Hi Marcio! That would depend on the species you are testing, you should make a growth curve for each one using your medium to know that. Imagine you are using an E. coli culture, that you have in a solid medium. In the morning (like 8:00 AM) inoculate an 250 mL Erlenmeyer flask containg 75 mL with the bacteria, scrapping your loop in the colony (inoculate with the entire loop filled with bacteria). After, lets say 3 hours, take samples every each hour and measure your OD and make serial dilutions CFUs.
That's the only way you will know for sure.
For instance, I work with Pseudomonas fluorescens and Bacillus cereus. With P. fluorescens, after 5-6 hours I have OD(610nm)=0.80+- and B. cereus is a little slower.
is exactly what I mean. I will not wait all night. My experiment is on the evaluation of plant extracts on bacterial nosocomial bacteria. and am using a standardized inoculum 0.08-0.13 x 10e6 cfu / ml to an absorbance at 630 nm. but it is possible to standardize the bacterial inoculum in 6 hours?

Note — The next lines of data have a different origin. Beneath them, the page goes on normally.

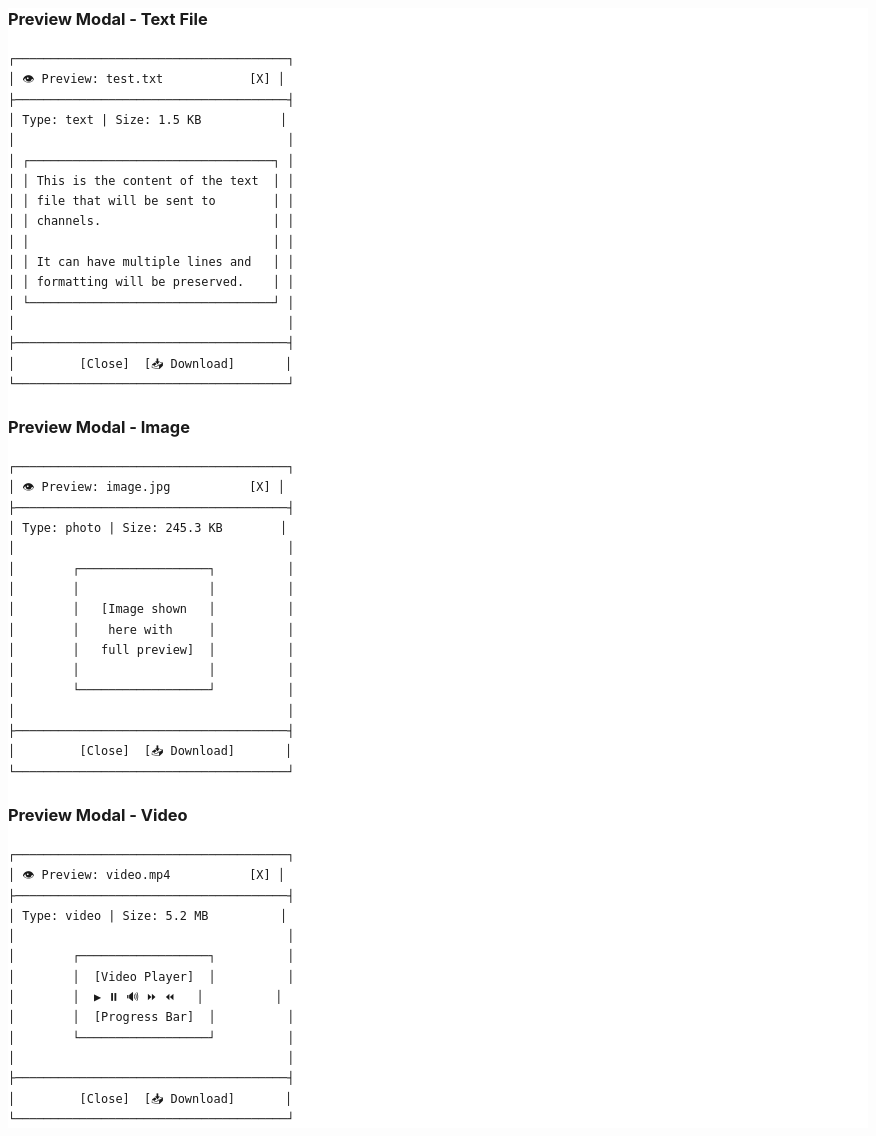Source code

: ### Preview Modal - Text File

```
┌──────────────────────────────────────┐
│ 👁️ Preview: test.txt            [X] │
├──────────────────────────────────────┤
│ Type: text | Size: 1.5 KB           │
│                                      │
│ ┌──────────────────────────────────┐ │
│ │ This is the content of the text  │ │
│ │ file that will be sent to        │ │
│ │ channels.                        │ │
│ │                                  │ │
│ │ It can have multiple lines and   │ │
│ │ formatting will be preserved.    │ │
│ └──────────────────────────────────┘ │
│                                      │
├──────────────────────────────────────┤
│         [Close]  [📥 Download]       │
└──────────────────────────────────────┘
```

### Preview Modal - Image

```
┌──────────────────────────────────────┐
│ 👁️ Preview: image.jpg           [X] │
├──────────────────────────────────────┤
│ Type: photo | Size: 245.3 KB        │
│                                      │
│        ┌──────────────────┐          │
│        │                  │          │
│        │   [Image shown   │          │
│        │    here with     │          │
│        │   full preview]  │          │
│        │                  │          │
│        └──────────────────┘          │
│                                      │
├──────────────────────────────────────┤
│         [Close]  [📥 Download]       │
└──────────────────────────────────────┘
```

### Preview Modal - Video

```
┌──────────────────────────────────────┐
│ 👁️ Preview: video.mp4           [X] │
├──────────────────────────────────────┤
│ Type: video | Size: 5.2 MB          │
│                                      │
│        ┌──────────────────┐          │
│        │  [Video Player]  │          │
│        │  ▶️ ⏸️ 🔊 ⏩ ⏪   │          │
│        │  [Progress Bar]  │          │
│        └──────────────────┘          │
│                                      │
├──────────────────────────────────────┤
│         [Close]  [📥 Download]       │
└──────────────────────────────────────┘
```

Hi Marcio! That would depend on the species you are testing, you should make a growth curve for each one using your medium to know that. Imagine you are using an E. coli culture, that you have in a solid medium. In the morning (like 8:00 AM) inoculate an 250 mL Erlenmeyer flask containg 75 mL with the bacteria, scrapping your loop in the colony (inoculate with the entire loop filled with bacteria). After, lets say 3 hours, take samples every each hour and measure your OD and make serial dilutions CFUs.
That's the only way you will know for sure.
For instance, I work with Pseudomonas fluorescens and Bacillus cereus. With P. fluorescens, after 5-6 hours I have OD(610nm)=0.80+- and B. cereus is a little slower.
There are quite a few mothods to change the growth rates of bacteria during culturing. I agree that a more densely inoculated culture will provide a larger number of organisms in a shorter period of time, However, this comes at a cost of higher diversity of generation 0 bacteria with fewer generations. For DNA related studies, this is not optimal.
Additionally, for a short inoculation time, you run the risk of having cryopreservatives still be a part of your culture solution (unless you have prior passages of bacteria that are not explained above). If there is a prior passage of bacteria from the frozen stock, then you can place exponential phase bacteria as your starting bacteria, thus eliminating the lag time prior to your 6 hour time point.